Boksa or Buksa

Regions with significant populations
- Uttarakhand: 46,771
- Uttar Pradesh: 4,367

Languages
- Buksa language, Tharu languages regional languages

Religion
- Hinduism, traditional beliefs

Related ethnic groups
- Chhetri · Khas · Pokhariya · Banrawats · Kumaoni people · Rana Tharu

= Bhoksa people =

Bhoksa, also known as Buksa/Bukhasiya, are indigenous peoples living mainly in the Indian states of Uttarakhand and Uttar Pradesh. They are mostly concentrated in Dehradun and Nainital districts of Uttrakhand in the foothills of the outer Himalayas. They are also found in the Bijnor district of Uttar Pradesh.
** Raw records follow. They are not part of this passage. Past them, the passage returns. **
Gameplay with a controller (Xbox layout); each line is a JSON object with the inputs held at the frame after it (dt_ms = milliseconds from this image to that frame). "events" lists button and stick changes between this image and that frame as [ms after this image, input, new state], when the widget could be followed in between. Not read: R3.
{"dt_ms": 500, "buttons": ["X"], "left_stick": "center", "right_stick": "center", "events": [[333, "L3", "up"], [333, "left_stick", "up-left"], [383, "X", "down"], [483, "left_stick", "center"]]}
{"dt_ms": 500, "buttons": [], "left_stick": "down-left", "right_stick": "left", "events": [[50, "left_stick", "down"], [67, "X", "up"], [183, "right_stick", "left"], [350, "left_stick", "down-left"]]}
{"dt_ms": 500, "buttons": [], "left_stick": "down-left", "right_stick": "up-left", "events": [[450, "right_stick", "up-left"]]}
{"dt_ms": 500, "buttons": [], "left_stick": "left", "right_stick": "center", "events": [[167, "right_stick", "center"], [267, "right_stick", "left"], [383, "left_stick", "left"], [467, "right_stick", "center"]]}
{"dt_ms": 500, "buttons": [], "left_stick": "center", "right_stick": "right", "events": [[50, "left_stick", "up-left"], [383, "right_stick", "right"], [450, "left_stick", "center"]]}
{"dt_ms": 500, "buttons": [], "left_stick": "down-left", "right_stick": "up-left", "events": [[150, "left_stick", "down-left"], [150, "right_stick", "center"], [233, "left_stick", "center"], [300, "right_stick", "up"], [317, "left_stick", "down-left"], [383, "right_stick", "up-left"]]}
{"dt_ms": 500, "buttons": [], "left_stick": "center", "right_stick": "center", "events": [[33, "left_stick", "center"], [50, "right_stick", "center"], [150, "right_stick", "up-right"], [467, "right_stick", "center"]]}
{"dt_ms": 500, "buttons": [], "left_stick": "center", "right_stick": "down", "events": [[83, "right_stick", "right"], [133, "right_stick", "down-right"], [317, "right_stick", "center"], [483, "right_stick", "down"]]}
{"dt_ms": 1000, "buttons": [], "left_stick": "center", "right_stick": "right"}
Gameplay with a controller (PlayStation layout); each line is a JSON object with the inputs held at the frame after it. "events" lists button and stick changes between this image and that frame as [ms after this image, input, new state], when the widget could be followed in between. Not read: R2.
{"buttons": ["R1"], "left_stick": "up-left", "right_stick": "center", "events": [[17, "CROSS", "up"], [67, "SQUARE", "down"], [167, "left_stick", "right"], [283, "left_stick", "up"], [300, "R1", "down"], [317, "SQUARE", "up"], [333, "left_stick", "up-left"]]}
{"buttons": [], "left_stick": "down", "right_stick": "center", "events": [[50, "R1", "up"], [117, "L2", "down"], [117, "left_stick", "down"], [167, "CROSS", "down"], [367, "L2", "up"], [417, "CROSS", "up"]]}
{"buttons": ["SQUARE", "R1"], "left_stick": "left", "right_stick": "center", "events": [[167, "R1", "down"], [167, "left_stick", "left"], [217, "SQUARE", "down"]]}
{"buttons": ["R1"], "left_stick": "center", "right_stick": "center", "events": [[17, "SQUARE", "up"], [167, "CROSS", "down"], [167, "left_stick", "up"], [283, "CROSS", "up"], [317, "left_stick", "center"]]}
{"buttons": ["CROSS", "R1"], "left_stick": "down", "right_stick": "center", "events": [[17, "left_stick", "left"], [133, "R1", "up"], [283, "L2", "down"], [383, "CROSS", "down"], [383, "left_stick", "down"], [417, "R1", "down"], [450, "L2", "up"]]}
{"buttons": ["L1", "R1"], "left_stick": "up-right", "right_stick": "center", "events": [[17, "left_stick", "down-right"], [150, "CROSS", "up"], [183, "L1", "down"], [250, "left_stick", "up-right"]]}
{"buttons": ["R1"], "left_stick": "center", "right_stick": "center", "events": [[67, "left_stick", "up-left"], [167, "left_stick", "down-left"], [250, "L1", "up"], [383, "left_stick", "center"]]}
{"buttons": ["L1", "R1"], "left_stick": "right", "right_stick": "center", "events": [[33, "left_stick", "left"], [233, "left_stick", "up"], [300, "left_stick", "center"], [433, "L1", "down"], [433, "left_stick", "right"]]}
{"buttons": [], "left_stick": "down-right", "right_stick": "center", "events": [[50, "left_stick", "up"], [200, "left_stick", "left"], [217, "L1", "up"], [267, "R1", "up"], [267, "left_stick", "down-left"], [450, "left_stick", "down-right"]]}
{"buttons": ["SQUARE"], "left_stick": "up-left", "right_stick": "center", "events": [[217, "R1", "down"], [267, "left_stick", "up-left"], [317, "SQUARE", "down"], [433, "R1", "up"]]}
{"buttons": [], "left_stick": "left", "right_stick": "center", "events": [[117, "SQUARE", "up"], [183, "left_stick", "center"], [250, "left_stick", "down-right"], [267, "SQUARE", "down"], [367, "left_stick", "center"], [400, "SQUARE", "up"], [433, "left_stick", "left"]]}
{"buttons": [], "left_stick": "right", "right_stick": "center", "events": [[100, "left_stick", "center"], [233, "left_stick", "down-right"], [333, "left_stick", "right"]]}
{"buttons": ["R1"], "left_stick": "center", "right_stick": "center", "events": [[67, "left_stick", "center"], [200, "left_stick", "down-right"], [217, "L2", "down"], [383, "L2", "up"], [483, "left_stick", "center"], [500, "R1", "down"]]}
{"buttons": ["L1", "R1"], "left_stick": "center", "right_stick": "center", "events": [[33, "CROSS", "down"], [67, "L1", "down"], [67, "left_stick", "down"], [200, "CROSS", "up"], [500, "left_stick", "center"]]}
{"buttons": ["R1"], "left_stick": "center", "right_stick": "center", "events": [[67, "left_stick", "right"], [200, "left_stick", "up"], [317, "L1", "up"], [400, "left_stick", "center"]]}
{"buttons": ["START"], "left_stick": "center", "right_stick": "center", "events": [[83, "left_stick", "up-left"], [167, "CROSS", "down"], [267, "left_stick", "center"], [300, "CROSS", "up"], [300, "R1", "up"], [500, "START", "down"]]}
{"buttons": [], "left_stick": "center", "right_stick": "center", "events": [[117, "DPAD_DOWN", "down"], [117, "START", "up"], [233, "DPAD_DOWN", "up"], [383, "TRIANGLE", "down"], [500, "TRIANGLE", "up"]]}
Both communities have been granted Scheduled Tribe status.

==History==
The Bhoksa speak the Buksa language.

The language is spoken in Uttarakhand, mainly in southwestern Nainital district, along a diagonal from Ramnagar to Dineshpur. It is spoken in around 130 villages in Kichha and Kashipur tehsils, some in Bijnor and Pauri Garhwal district.

== Present circumstances ==
As of 2001, the Bhoksa of Uttarakhand were classified as a Scheduled Tribe under the Indian government's reservation program of affirmative action. As Buksa, they are similarly classified in Uttar Pradesh.